Michael Pesi may have met the woman of his dreams in the modest surroundings of a Merchant's Tire waiting room, but when it came time to propose marriage, he thought big.

He considered whisking girlfriend Aletta Muzila off to New York and popping the question over dinner at their favorite celebrity chef's restaurant but nixed the idea.

"It was trite," Pesi concluded. "It's been done before."

So the Parkville entrepreneur and investor came up with a more unusual scheme. He took Muzila, a psychotherapist, to his childhood home in West Virginia last Thanksgiving and tricked her into going out to the mall with relatives. She returned to find the house lit only by candles, the floor strewn with rose petals and Pesi's two musician-brothers serenading her. One by one, his mother, his sister and a young nephew came forward with bouquets of flowers.

Then Pesi appeared, got on one knee and pulled out a ring — a whopper from Tiffany, incidentally, lest anyone think the homespun proposal was the groom-to-be's way of taking the cheap way out.

"My family's very, very important to me," said Pesi, who had Muzila's sister travel from Washington to be there and displayed photos of the rest of her family, all back in her native Botswana, around the room to make them part of the moment. "I really wanted everyone in the family to say, 'Hey, welcome.' "

It may be the rare groom-to-be who goes that far, but more and more men are finding unusual, sometimes elaborate ways to propose marriage, according to bridal-industry experts, area jewelers and travel agents.

The trend seems to be the outgrowth of two seemingly contradictory desires: A growing number of women (67 percent) want to pick out their engagement rings (Pesi knew Muzila wanted the Tiffany Legacy), while nearly 70 percent of women feel "the 'surprise' factor was essential to the perfect proposal," according to a joint survey conducted by TheKnot.com and Men's Health magazine.

"A lot of couples will go ring shopping, and then it's time for him to plan the event of proposing," said TheKnot editor Anja Winikka.

And she does mean event.

What used to be a mostly quiet moment between lovers has become, in some cases, a celebration on par with a wedding reception.

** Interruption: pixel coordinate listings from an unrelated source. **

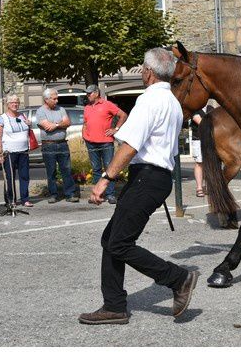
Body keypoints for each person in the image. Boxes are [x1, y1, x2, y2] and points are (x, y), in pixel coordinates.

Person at [80, 48, 199, 325]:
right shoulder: (171, 101)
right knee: (111, 240)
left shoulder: (149, 101)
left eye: (142, 69)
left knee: (119, 243)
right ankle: (114, 306)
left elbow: (130, 146)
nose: (142, 72)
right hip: (154, 178)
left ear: (148, 72)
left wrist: (105, 179)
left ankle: (178, 278)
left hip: (148, 177)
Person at [82, 84, 127, 205]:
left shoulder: (107, 104)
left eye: (89, 93)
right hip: (91, 143)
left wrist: (116, 129)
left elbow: (123, 115)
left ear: (96, 93)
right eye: (87, 93)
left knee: (109, 169)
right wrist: (84, 136)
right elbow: (85, 123)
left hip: (106, 142)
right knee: (96, 169)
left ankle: (110, 194)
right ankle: (98, 194)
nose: (88, 95)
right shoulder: (87, 107)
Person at [36, 88, 79, 203]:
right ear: (46, 99)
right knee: (51, 171)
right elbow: (47, 127)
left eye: (57, 98)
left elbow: (68, 122)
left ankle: (70, 194)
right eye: (54, 99)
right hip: (48, 145)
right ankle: (53, 194)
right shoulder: (40, 111)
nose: (56, 100)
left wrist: (55, 125)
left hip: (62, 144)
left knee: (66, 170)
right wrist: (60, 124)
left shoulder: (61, 109)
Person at [0, 94, 33, 207]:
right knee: (10, 177)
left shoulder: (23, 116)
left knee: (25, 176)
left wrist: (29, 125)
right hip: (9, 152)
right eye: (12, 102)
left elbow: (27, 131)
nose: (15, 104)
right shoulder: (2, 118)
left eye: (17, 102)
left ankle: (25, 199)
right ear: (7, 104)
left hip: (23, 151)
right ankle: (11, 200)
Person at [191, 104, 214, 197]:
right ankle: (199, 187)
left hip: (211, 139)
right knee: (199, 163)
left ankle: (210, 187)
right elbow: (200, 122)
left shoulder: (210, 108)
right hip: (198, 139)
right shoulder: (195, 109)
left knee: (211, 163)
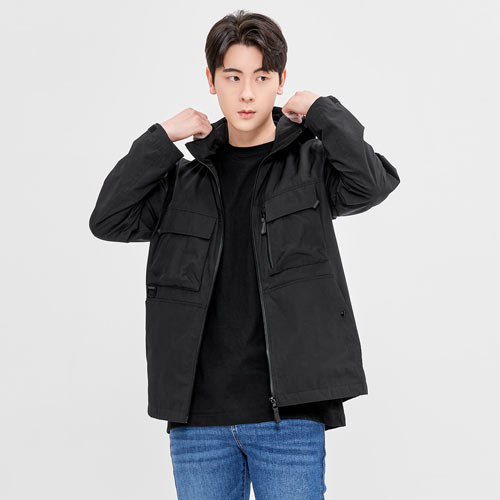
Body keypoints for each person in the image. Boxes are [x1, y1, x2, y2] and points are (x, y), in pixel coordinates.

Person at [89, 9, 400, 500]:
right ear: (211, 81)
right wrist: (161, 139)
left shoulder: (311, 166)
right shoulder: (182, 181)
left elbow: (373, 183)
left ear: (280, 81)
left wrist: (322, 112)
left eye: (262, 77)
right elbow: (108, 219)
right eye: (233, 77)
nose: (248, 93)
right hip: (199, 424)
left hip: (289, 419)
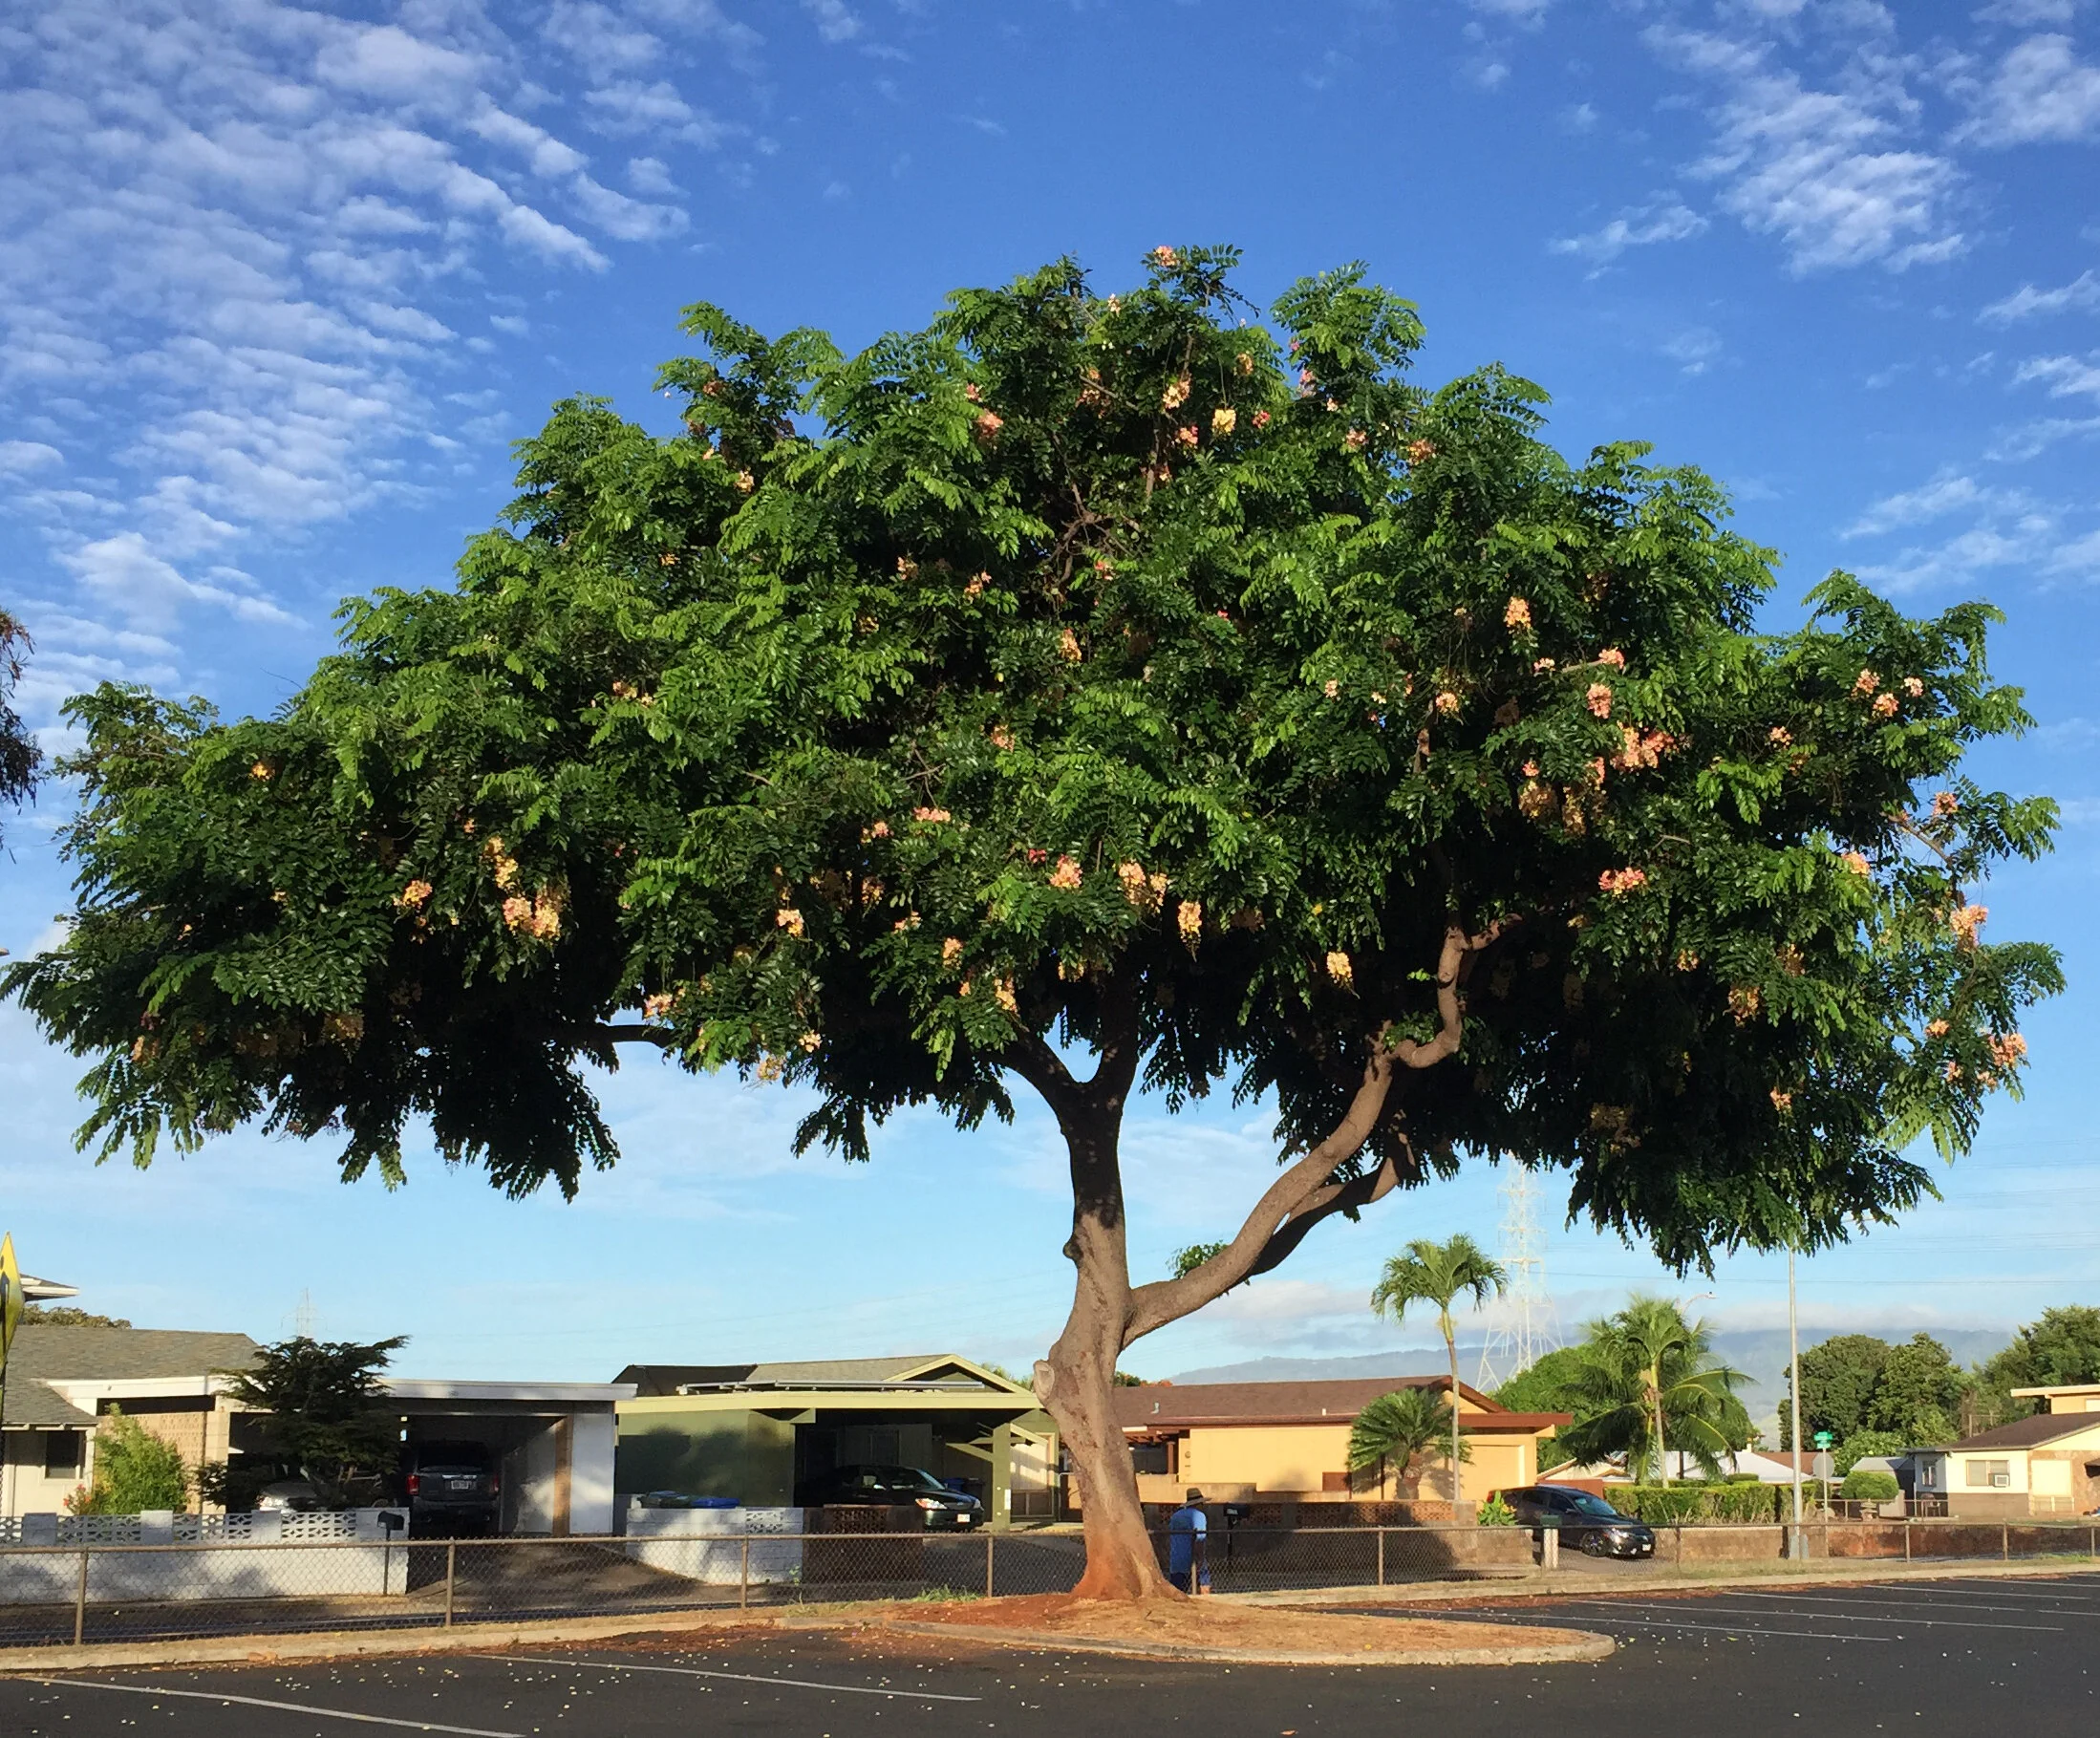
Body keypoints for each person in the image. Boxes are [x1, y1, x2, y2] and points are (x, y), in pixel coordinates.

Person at [1167, 1488, 1211, 1594]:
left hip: (1176, 1559)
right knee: (1204, 1585)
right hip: (1193, 1558)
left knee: (1178, 1591)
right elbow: (1200, 1538)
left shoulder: (1175, 1516)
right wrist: (1200, 1559)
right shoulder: (1199, 1516)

Rachel Karceski, a Baltimore County prosecutor, got engaged last summer by way of a scavenger hunt that started at her Federal Hill condo and ended — after a plane ride and a side trip to a boutique for a new dress — in a suite at New York's Waldorf-Astoria Hotel. There, on a balcony with a sweeping view of the city, boyfriend Mark Ravalico got down on bended knee.

Minutes later, the knock on the hotel room door that Karceski thought was room service champagne turned out to be her parents, who had traveled from Howard County at Ravalico's invitation to be part of the evening. When the couple returned to Baltimore, they stopped for a drink at the Federal Hill bar where they'd met, where the groom-to-be had arranged for 20 relatives and friends to celebrate with them.

"I think there's some pride in doing something really elaborate for the guy in some way," said Karceski, 34. "It's always all about the girl. Maybe now we get to tell the story, and the guy gets some kudos for being creative."

Creative doesn't have to mean expensive.

Byron Abaidoo, 39, of Ashburton cooked up a plan to have an engagement ring incorporated into a jewelry exhibit at the Walters Art Museum, where his art-loving girlfriend admired it in a display case before reading the object label: "American. 21st century. Engagement ring for Kendra from Byron."

"I didn't want the kind of engagement-ring-over-dinner [proposal]," said Abaidoo. "Amongst my friends, I was the last to get engaged or get married. About five other people around me, either they went to dinner or tried to surprise somebody on a date. It was just handing her the ring. I wanted to do something different and special."

Kendra Abaidoo, 36, said the proposal bowled her over.

"I was really surprised," she said. "I knew our relationship was definitely progressing in that direction. … I didn't think he'd dig that deep and be that creative."